Circular Economy Part II: A funding model from Finland – and for Hong Kong?

Tapio Anttila, Executive Vice President of Finland’s state-founded future fund Sitra.

Harbour Times reporter Elise Mak travelled to Finland to explore how the county is adopting the concept of a circular economy and the lessons it holds for Hong Kong

HELSINKI. The Hong Kong government is bent on focusing on technology to ensure a better future and boost the city’s competitiveness. The Achilles heel of these efforts might be funding that gives rise to independent, long-term thinking and effective projects.

On this front, there might be lessons to be found in Finland and its push to create a fund to develop circular economy technologies and key projects with very limited timeframes.

Sitra-made

Finland’s forward-looking vision for a circular economy was created by Sitra, the country’s future fund that promotes future-oriented initiatives. To avoid political influence, Sitra is self-funded and focuses on providing long-term financing for projects.

In an exclusive interview with Harbour Times, Mr Tapio Anttila, executive vice president of Sitra, discussed Sitra’s unique model to guarantee continuity and independence to execute the country’s forward-looking development plan.

“Sitra is more than a think tank. It is a think-do-connect tank. We now aim for a systemic change in society,” says Mr Anttila.

Having all stakeholders onboard, he believes Sitra represents the joint efforts by the entire country.

Independence is key

Finland first put plans in place to secure a better future for its people half a century ago through a financially and politically independent fund.

In 1967, Sitra was established by the Finnish Parliament as a gift to celebrate the 50thanniversary of the country’s independence. The Bank of Finland granted 16.8 million euros to Sitra as endowment capital to generate future profits to finance future-oriented projects.

With additional grants over the years, the endowment capital has grown.

With this money, Sitra invests in a diverse portfolio: shares of Nokia, unit-linked insurance, real estate private equity funds and so forth.   

Today, Sitra’s operations are funded by returns that average around EUR30 million every year from its endowment capital investments.

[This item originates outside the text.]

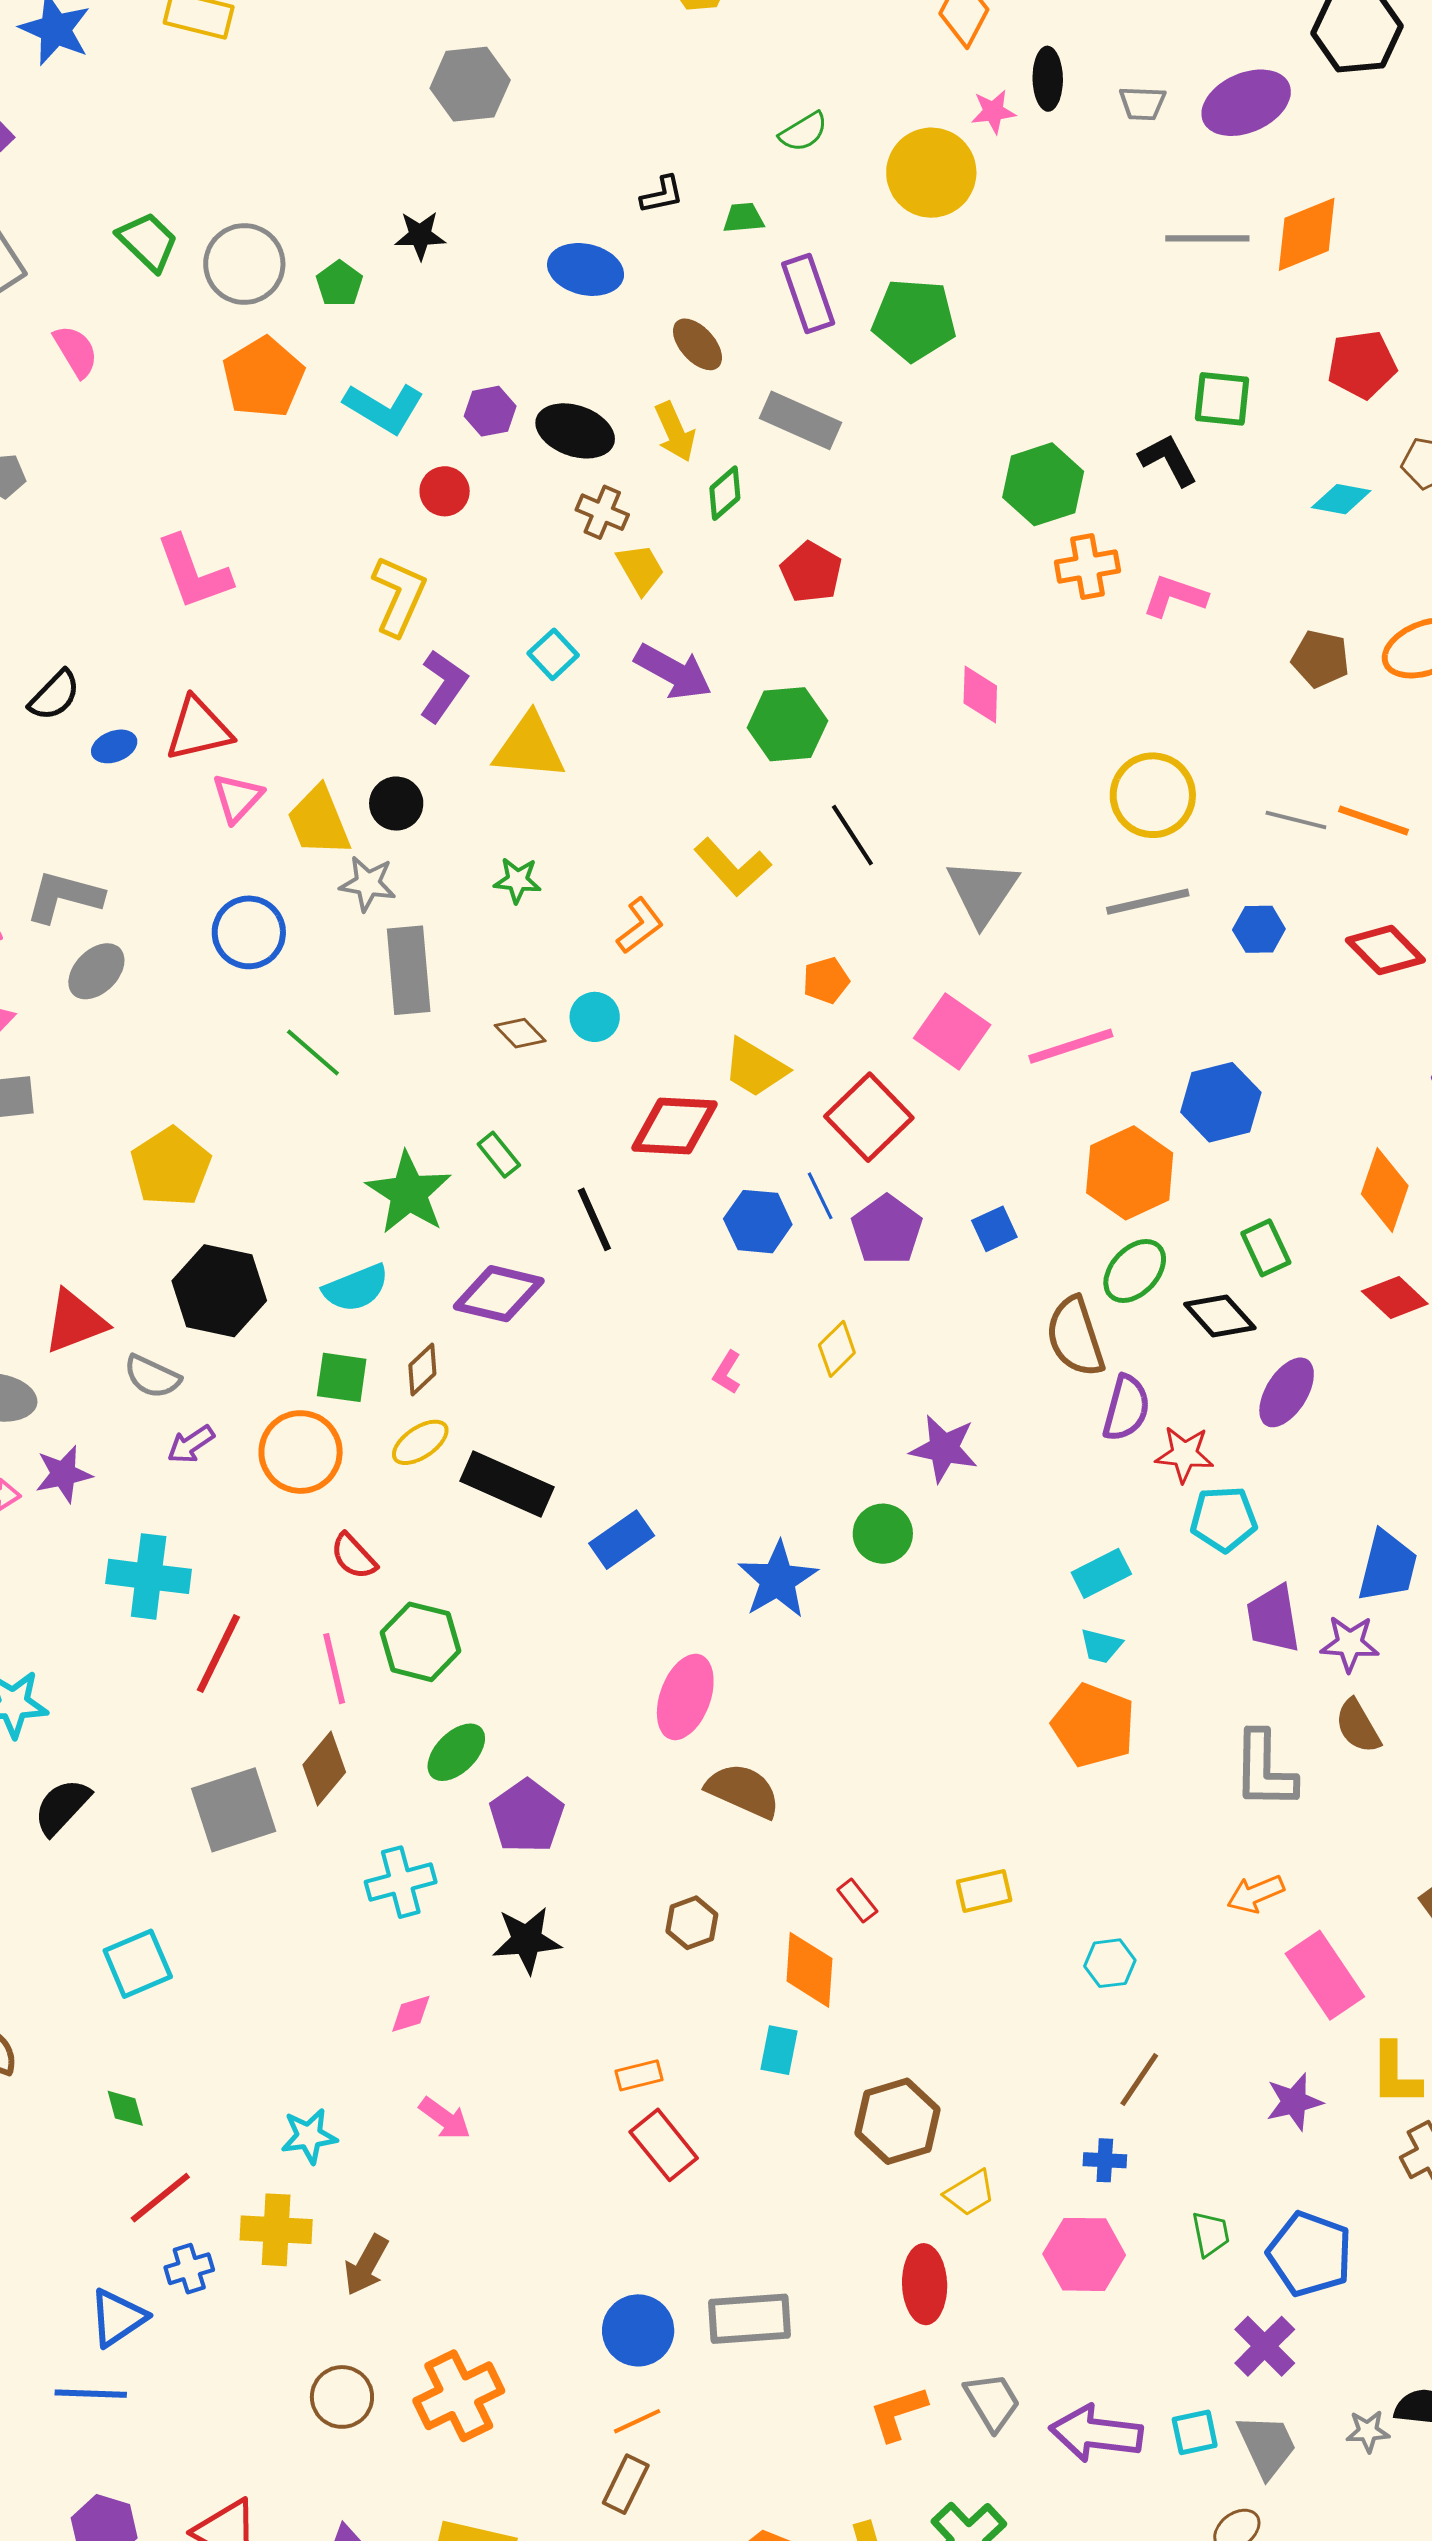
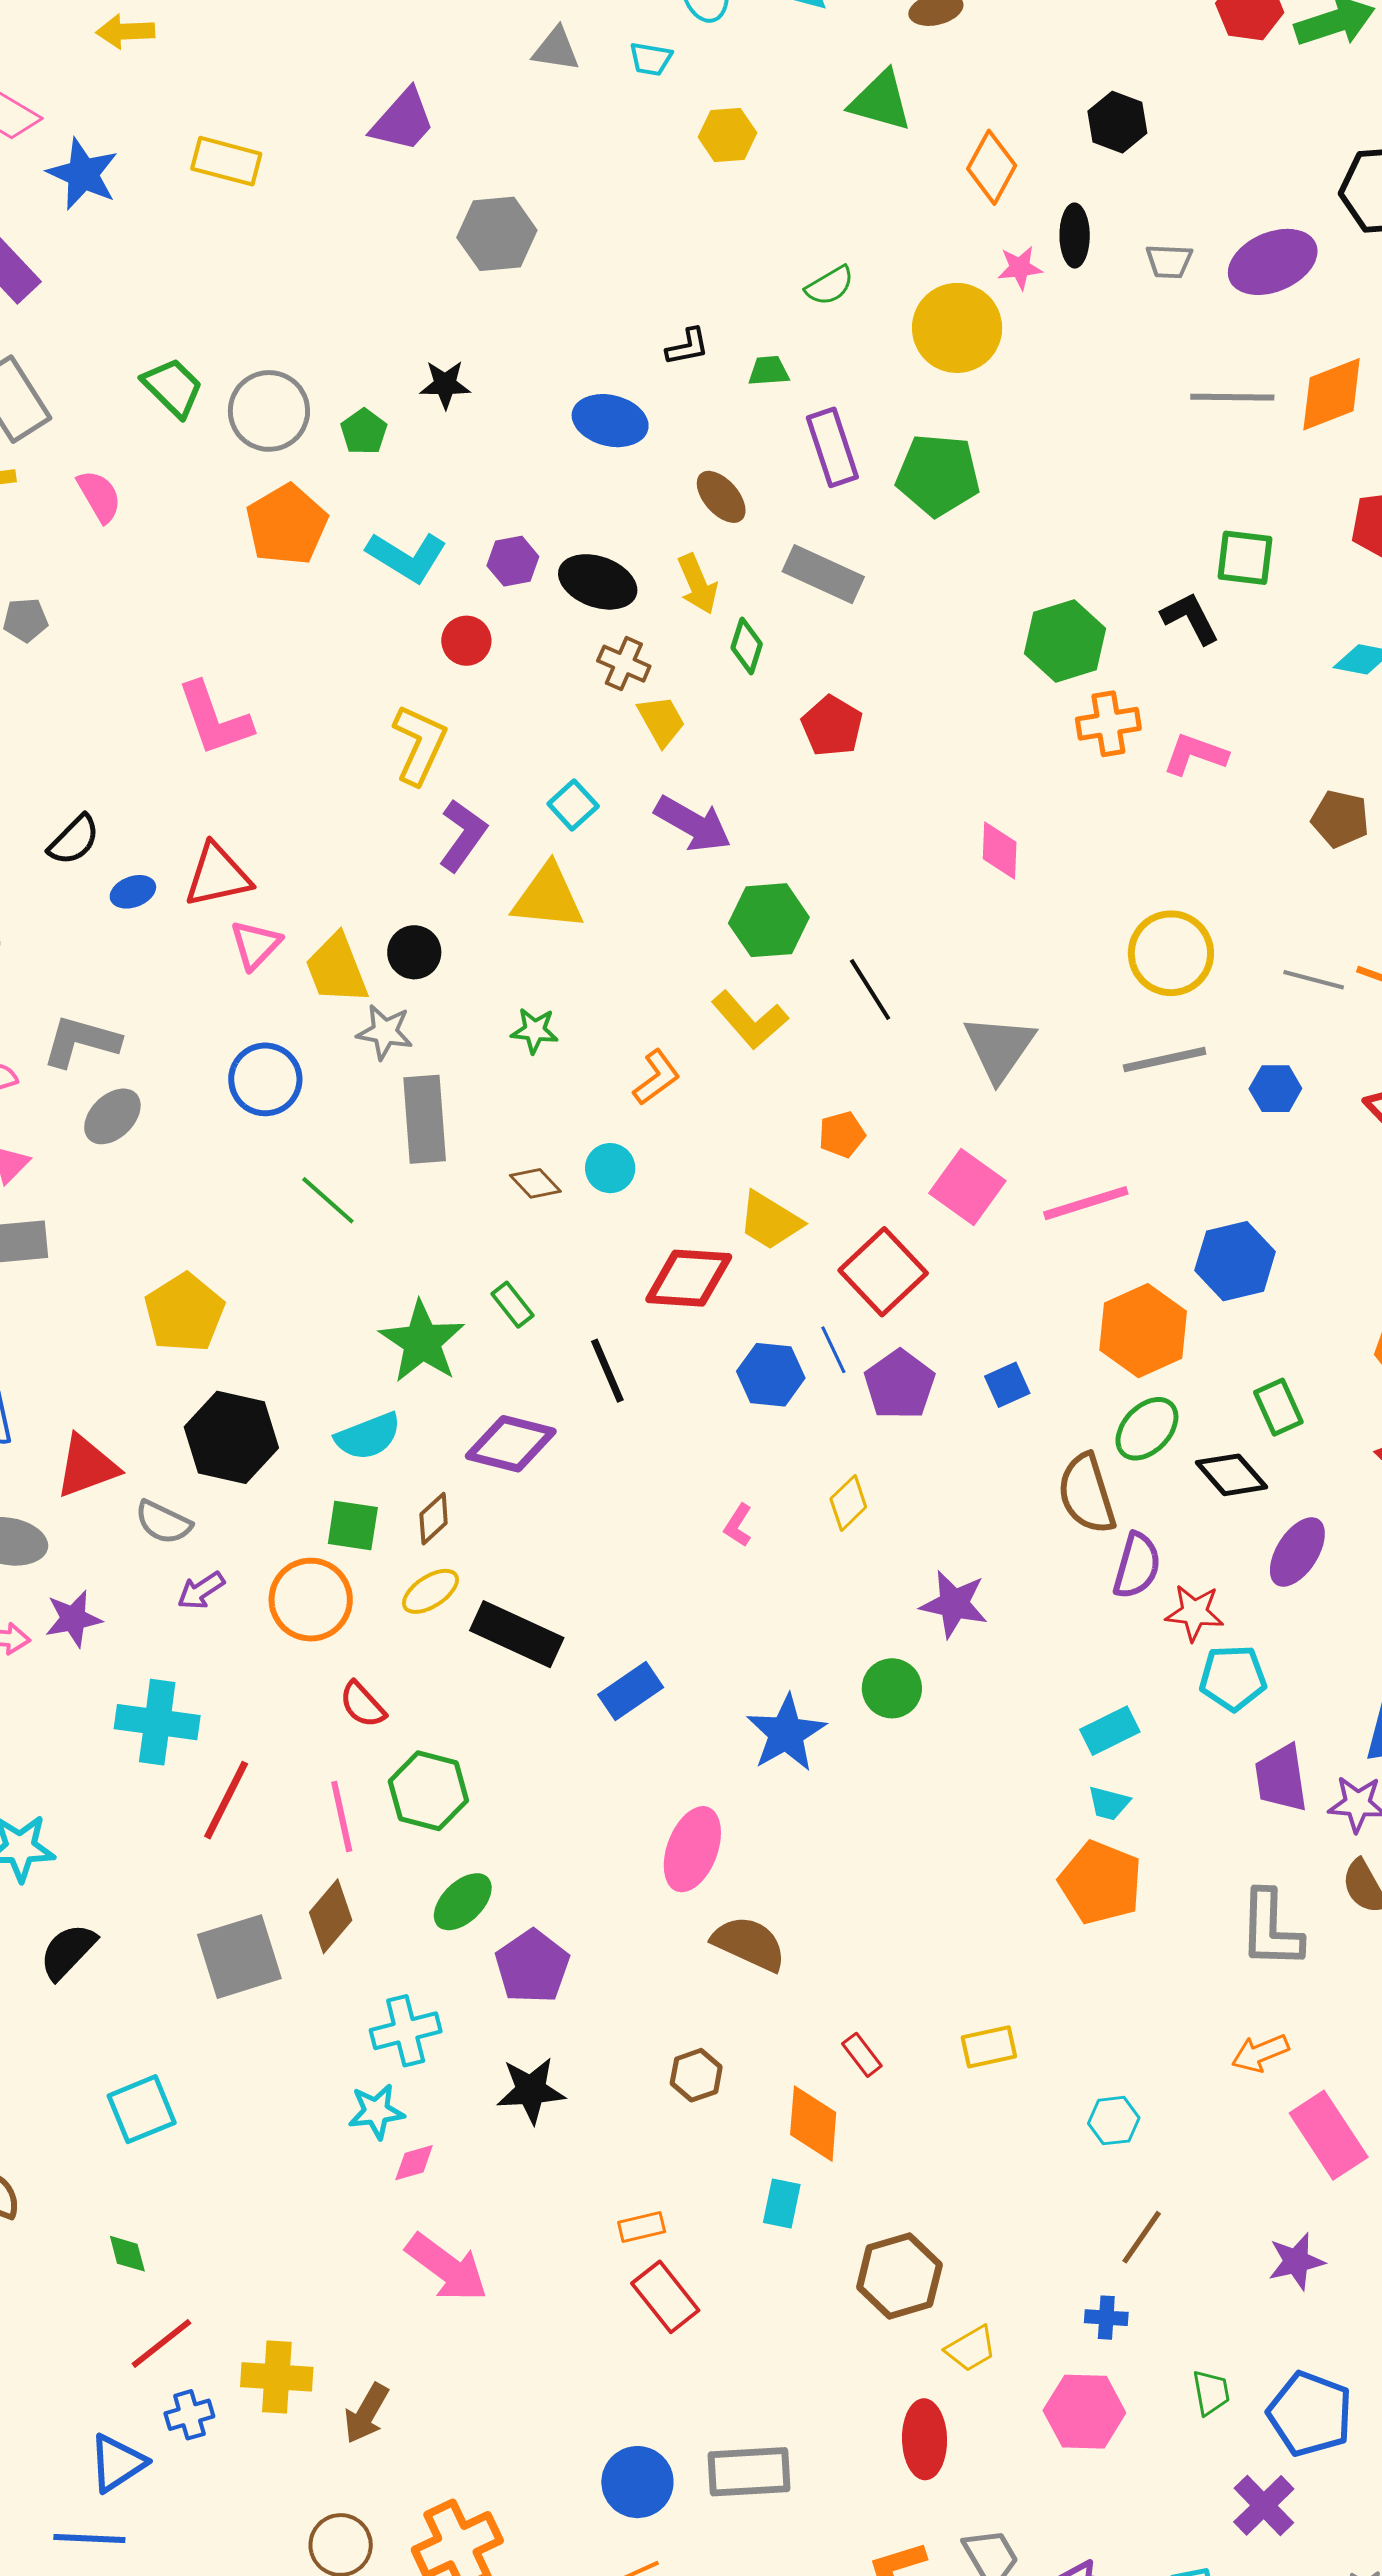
green diamond: (725, 493) -> (747, 646), turned -32
green hexagon: (787, 724) -> (769, 920), moved
pink arrow: (445, 2118) -> (447, 2268), size x1.6
cyan star: (309, 2136) -> (376, 2111), moved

At the end of 2018, the market value of Sitra’s endowment capital amounted to ERU776 million euros.  

“We are a professional investor and we do risk analysis,” Mr Anttila explains.

While the return from Sitra’s endowment fluctuates – 7.7 percent in 2017 and -3.9 percent in 2018, Mr Anttila says Sitra allocates around 4 percent of the returns every year to fund its operations.

“Sitra’s role as an independent party, not funded by the central government or businesses, was extremely significant as it allowed the participants in the process to feel that the starting points were impartial and fair,” is how the fund describes itself.

Sitra reports directly to the Finnish Parliament rather than the government that changes every few years.

Even though its supervisory board is made up of parliament members and its Board of Directors includes three ministries, Sitra has remained politically neutral and focused on providing solutions to meet the goals.

“The supervisory board is formed by MPs from all political parties,” says Mr Anttila, dismissing the possibility that Sitra might lean to a certain political spectrum as governments change.

He stresses that the future fund has a well-balanced representation.

“We identify an issue, then carry out experiments and research and invite open discussions. We provide fact-based solutions rather than opinion,” he explains of Sitra’s work.

He believes Sitra’s quality work can convince the decision makers and the public, so the organisation can be exempt from drastic changes demanded and made by them.

“You need a good name to gain people’s trust when you want to push things ahead,” Mr Anttila explains.

Learn to exit

Sitra’s role has also evolved over the years to ensure it stays influential.

During its first two decades, Sitra funded R&D projects. In 1983, the Finnish government established the Finnish Funding Agency for Technology and Innovation, now known as Business Finland, to provide funding for startups.

“Sitra funded many research projects that led to fruitful results in the early days. But to scale up these projects, it’s not our task anymore,” says Mr Anttila. “Business Finland is the accelerator to make these projects happen faster.”

To keep its financial position solid, Sitra handed over the task of funding research and startups to Business Finland. From the 1980s to 2000s, Sitra focused on venture capital investments in Finland to keep the money growing.

Another important measure by Sitra is giving its activities a limited timespan.

“The most important phase of our projects’ life cycle is the exit. You need to know when to leave,” says Mr Anttila. “When we start to plan activities, we always ask ourselves when is our exit. There’s no point to do anything without this idea of who will take over next. There’s no area that we can stay for good.”

One of the “exits” Sitra uses is the Smart & Clean Foundation, which is given five years to work on climate and circular solutions in the Finnish capital Helsinki after being a project funded by Sitra. The foundation started its work in 2016. During its five years of operations, the foundation will work towards its goals using the funds raised from multiple participants that include businesses, cities, research institutes and the Finnish government.

Samuli Laita, communication specialists at Sitra, says the limited timespan strategy works well.

“Knowing that there’s only five years’ time and you’ll need to go, you’ll work extra hard to make things happen,” he explains.